Дальше это было уже не сопровождение пьяного с торжества получки, а вытаскивание с поля боя умирающего, у которого доставало сил лишь шептать едва слышно: «Брось меня, иди…» Но верная «сестрица», надрываясь, все волокла и волокла его на себе, уговаривая как маленького: «Ну еще немножко, ну постарайся, — сокрушаясь: — Мне же тебя не удержать…» — когда он снова и снова ляпался то в колючее, то в пыльное, а однажды лицо завернулось во что-то прохладное, ласково похрупывающее — лопух, догадался он.
Последнее, что он запомнил, — он лежит на спине на дне океана и видит высоко над собой сражение исполинских каракатиц, напустивших в светящуюся воду клубящихся чернил, тянущих бесконечно синие нити…
Он и очнулся под шум моря и далеко не сразу понял, что это шумят деревья, — ветер катил над ним их зеленые лиственные валы. А где-то рядом двое немых гортанно не соглашались друг с другом: «У-у-у-у-у!» — «У-у-у-у-у!»… Понять, что это голуби, потребовало от Вити такого напряжения, что он зажмурился от неправдоподобной судороги головной боли. Переждав немного, он попытался приподнять голову, но в ней так мощно плеснулось целое подземное озеро боли, что он снова замер, не смея даже стонать. Не открывая глаз, он попытался исследовать исправность разных частей тела, иные из которых были, казалось, вовсе утрачены, иные же в беспорядке разбросаны бог знает где без всякой связи друг с другом. Он пошевелил пальцами рук — они были на месте. И даже ощутили что-то сушеное, не то сено, не то солому, — наверно, это называлось «копна». Затем Витя вызвал из небытия нос — он немного застыл. Значит, было совсем рано, ибо часам к семи солнце уже пригревало прилично. (К тому же и свет его, он успел заметить, еще отдавал утренней зарей.) Да, он же вчера промочил ноги, они-то вообще должны заледенеть… Он вызвал к жизни далекие ступни, и если бы он был в силах удивляться, он непременно удивился бы, что им отчетливо тепло и отчетливо сухо, а щиколотки так даже немного прели, как, бывало, в валенках, когда набегаешься, поленившись как следует вытряхнуть снег.
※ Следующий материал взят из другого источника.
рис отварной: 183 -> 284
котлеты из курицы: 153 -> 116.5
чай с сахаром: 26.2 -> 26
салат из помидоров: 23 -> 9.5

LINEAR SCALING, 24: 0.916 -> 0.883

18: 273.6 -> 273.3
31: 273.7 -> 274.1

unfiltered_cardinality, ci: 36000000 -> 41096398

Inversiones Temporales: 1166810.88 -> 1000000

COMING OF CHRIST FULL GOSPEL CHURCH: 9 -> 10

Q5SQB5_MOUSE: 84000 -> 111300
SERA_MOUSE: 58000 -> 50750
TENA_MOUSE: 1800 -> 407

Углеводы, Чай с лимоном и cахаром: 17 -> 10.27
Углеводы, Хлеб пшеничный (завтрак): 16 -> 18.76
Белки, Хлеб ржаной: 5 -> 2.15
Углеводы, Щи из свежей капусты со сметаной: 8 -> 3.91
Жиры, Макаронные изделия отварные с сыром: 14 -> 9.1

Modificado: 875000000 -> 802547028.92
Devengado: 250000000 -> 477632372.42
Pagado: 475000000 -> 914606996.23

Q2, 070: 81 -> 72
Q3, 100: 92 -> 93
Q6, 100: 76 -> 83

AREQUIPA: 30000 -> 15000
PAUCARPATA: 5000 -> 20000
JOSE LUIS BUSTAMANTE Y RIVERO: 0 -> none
Он попытался поднять руку, но — он был чем-то скован. Бережно скосив глаза, он обнаружил, что туго спеленут общежитским, цвета линялой свеклы одеялом, какими они здесь накрывались в своих амбарах. Линялая свекла туманилась от росы. Медленно-медленно, словно эквилибрист с полной чашей на голове, замирая от колыханий прибоя боли, он сумел выпростать руки и сел. Потом долго-долго стаптывал одеяло с ног. И затем тупо-тупо созерцал их, затянутые в слишком маленькие шерстяные носочки, тугие до неприятного надавливания на большие пальцы, но зато беленькие-беленькие и пушистые, как два близнеца-котенка.
— Ну что, несчастный страдалец? — раздался небесный голос, от которого остатки Витиной души радостно вскинулись навстречу и тут же рванулись провалиться сквозь копну, на которой он сидел, — хотя насмешка в ее голосе была лишь самой прозрачной маской жалости и ласки.